Les personnes qui travaillent chez eux peuvent manquer des opportunités d’élargir leur expertise, ce qui pourrait avoir un impact sur leur carrière, à court et à long terme. Cela pourrait conduire à une disparité et à une ségrégation des connaissances surtout en début de carrière.
Trop de travail à distance aurait également des implications négatives importantes sur l’innovation qui émerge souvent des échanges d’idées entre équipes.
Cela ne signifie pas que toute collaboration doit être locale.
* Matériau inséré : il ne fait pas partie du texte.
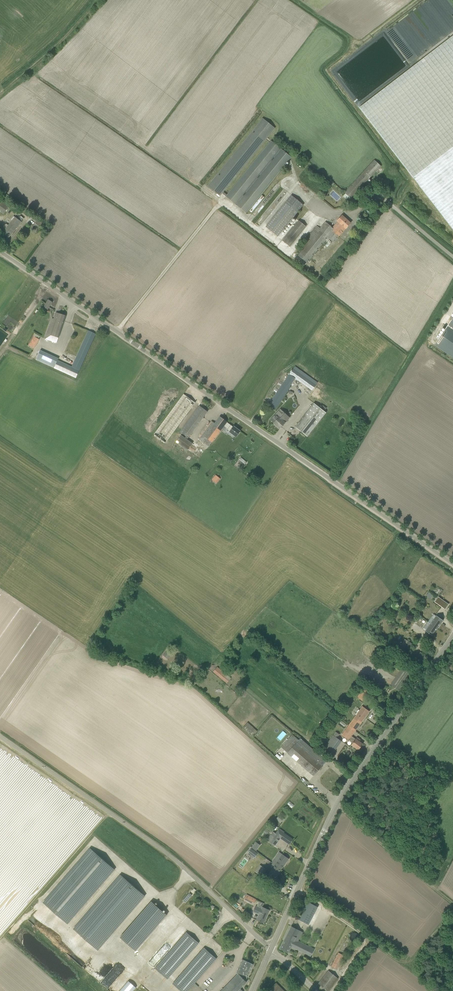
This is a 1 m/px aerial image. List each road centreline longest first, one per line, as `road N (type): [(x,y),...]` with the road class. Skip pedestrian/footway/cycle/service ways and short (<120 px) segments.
road 1 (unclassified): [(452,568),(0,253)]
road 2 (tertiary): [(271,948),(351,786),(452,639)]
road 3 (unclassified): [(271,948),(176,861),(0,737)]
road 4 (track): [(452,901),(339,807)]
road 5 (track): [(0,95),(55,52),(101,0)]

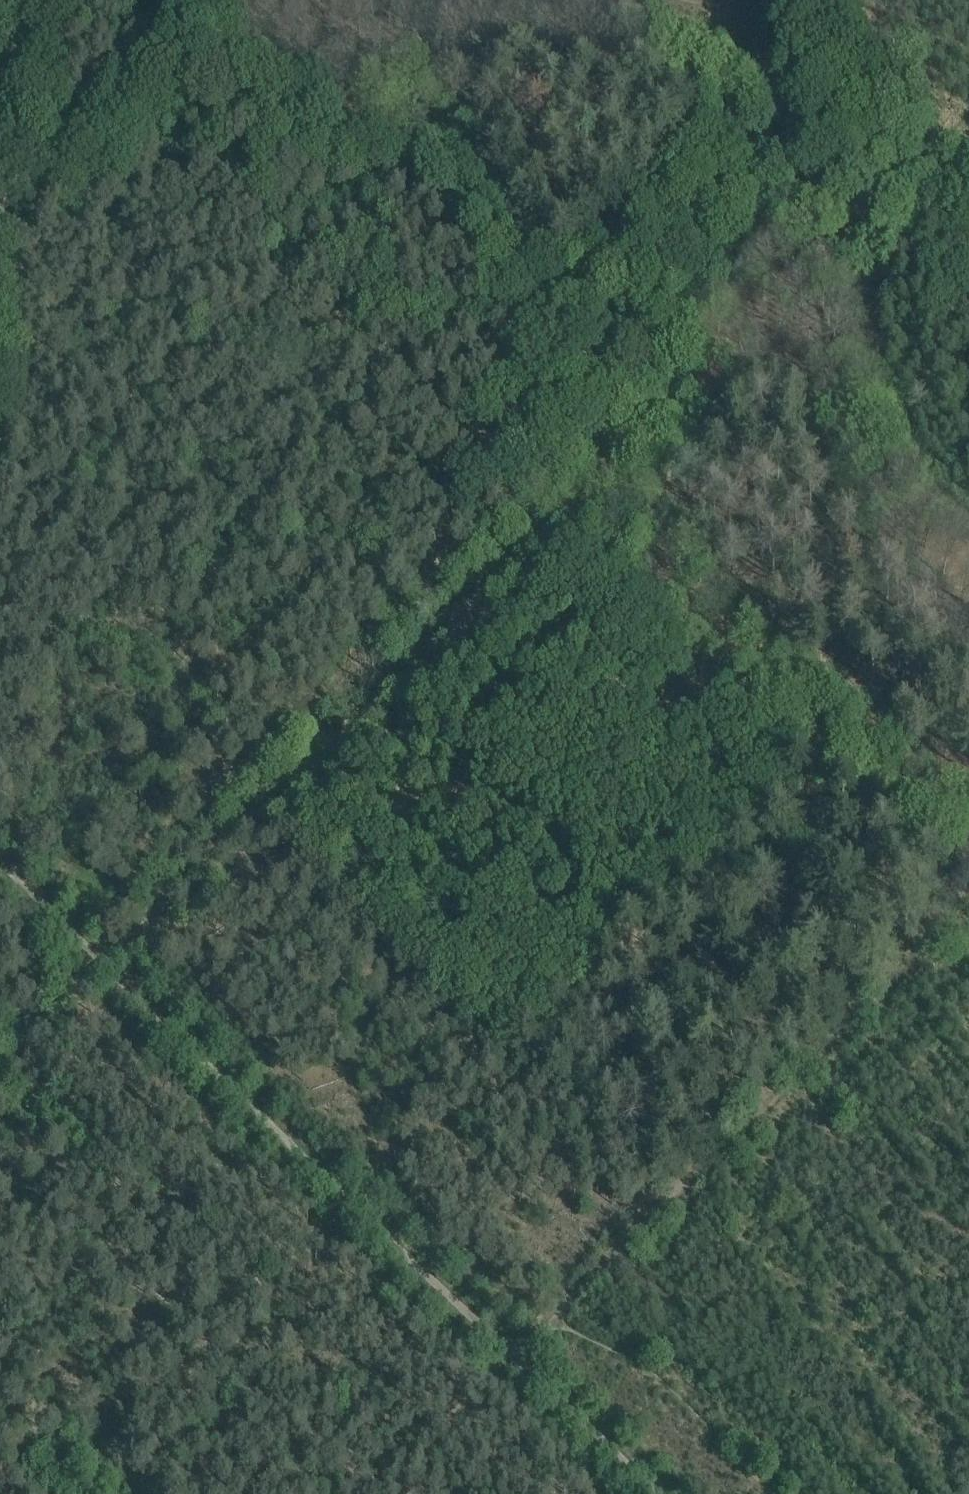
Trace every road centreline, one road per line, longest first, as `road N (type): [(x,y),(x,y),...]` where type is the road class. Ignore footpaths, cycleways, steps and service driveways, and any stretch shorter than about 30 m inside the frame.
road 1 (track): [(804,279),(0,1064)]
road 2 (track): [(261,0),(351,63),(456,154),(620,461),(727,608),(793,677),(968,814)]
road 3 (track): [(0,872),(517,1353)]
road 4 (track): [(968,921),(545,1326)]
road 5 (track): [(968,118),(804,279)]
road 6 (track): [(517,1353),(372,1493)]
road 7 (track): [(517,1353),(661,1493)]
road 8 (track): [(0,156),(29,0)]

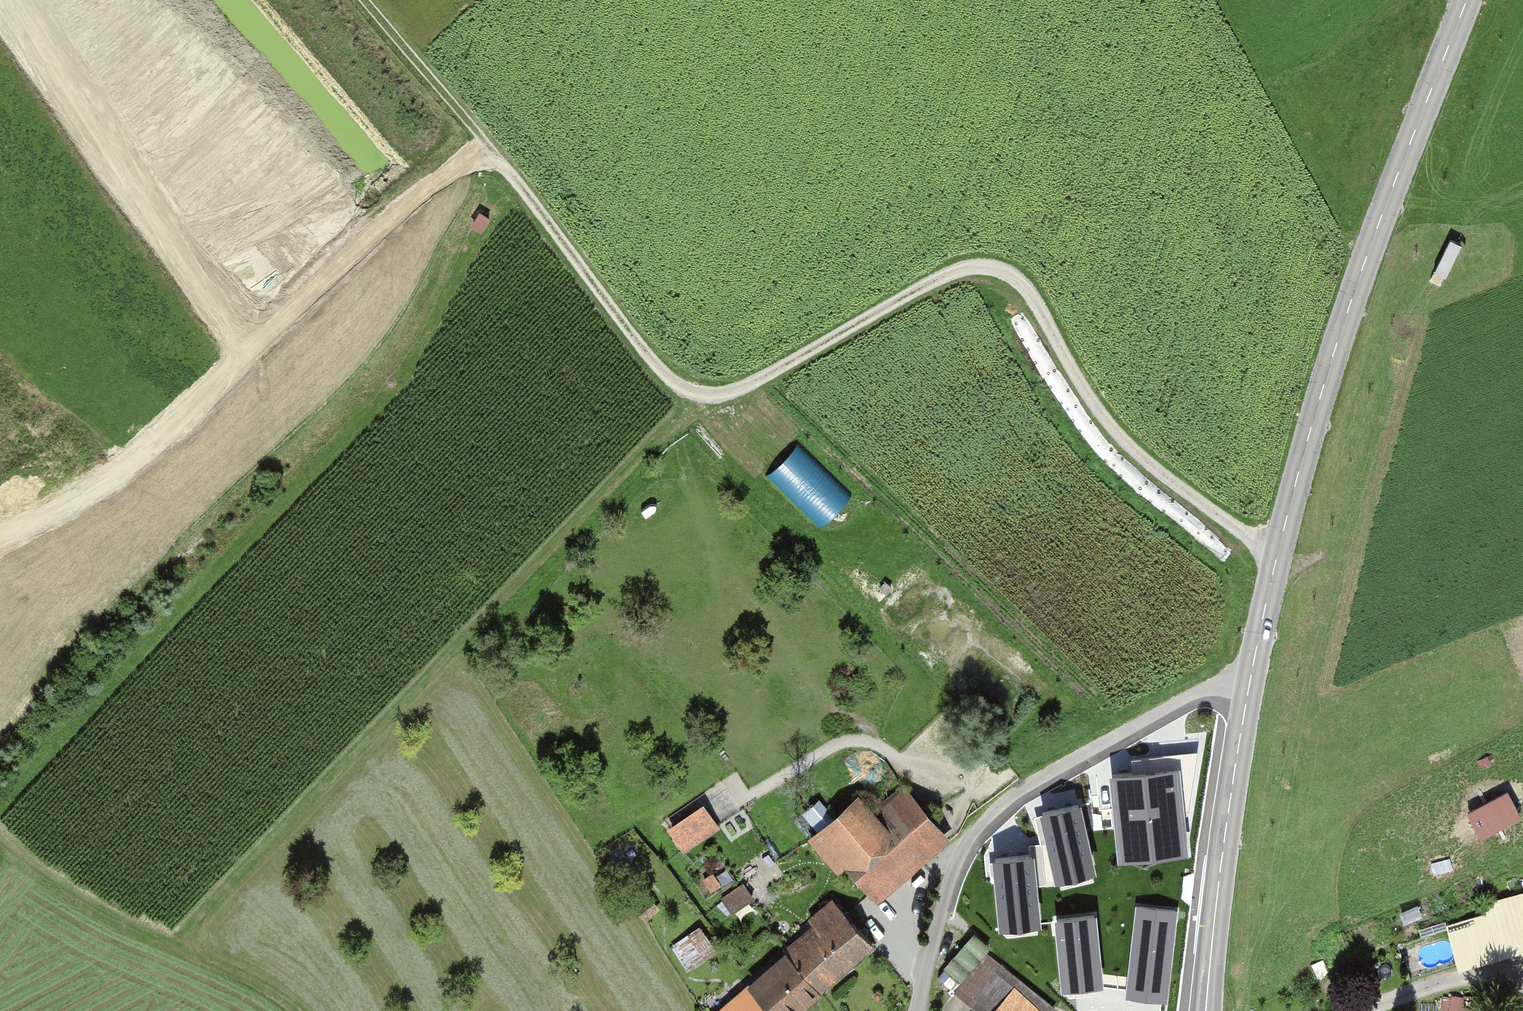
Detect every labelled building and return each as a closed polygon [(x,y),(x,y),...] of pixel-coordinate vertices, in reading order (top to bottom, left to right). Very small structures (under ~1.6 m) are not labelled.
[(768,470),(828,523),(856,491),(796,439),(768,470)] [(864,791),(809,839),(841,875),(852,866),(882,900),(952,840),(902,783),(877,805),(864,791)] [(668,816),(683,846),(724,825),(708,795),(668,816)] [(726,894),(741,916),(758,904),(743,882),(726,894)] [(1452,917),(1466,964),(1522,948),(1522,887),(1489,897),(1492,906),(1452,917)] [(723,1010),(812,1010),(881,949),(834,897),(808,920),(815,928),(723,1010)] [(685,959),(708,949),(699,929),(676,939),(685,959)] [(985,961),(959,991),(983,1010),(1047,1010),(985,961)]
L’apprentissage peut aussi se faire à distance, mais ce n’est pas la même chose que de travailler ensemble, en personne, et ce ne serait-ce que des points de vue du rythme d’apprentissage, de l’ampleur des progrès enregistrés, des défis surmontés et de la qualité des concepts et idées clés développés.
En conclusion, l’on suggère que les entreprises doivent trouver le bon équilibre entre le fait que les employés travaillent à domicile, où ils peuvent être productifs, et celui de les convier au bureau, où ils peuvent travailler ensemble pour créer de nouvelles connaissances.
Les entreprises axées sur l’innovation doivent être particulièrement attentives à trouver le bon équilibre.
Les organisations qui cherchent à élargir leur portefeuille de connaissances doivent également envisager d’établir des bureaux dans les régions où sont localisées ces dernières.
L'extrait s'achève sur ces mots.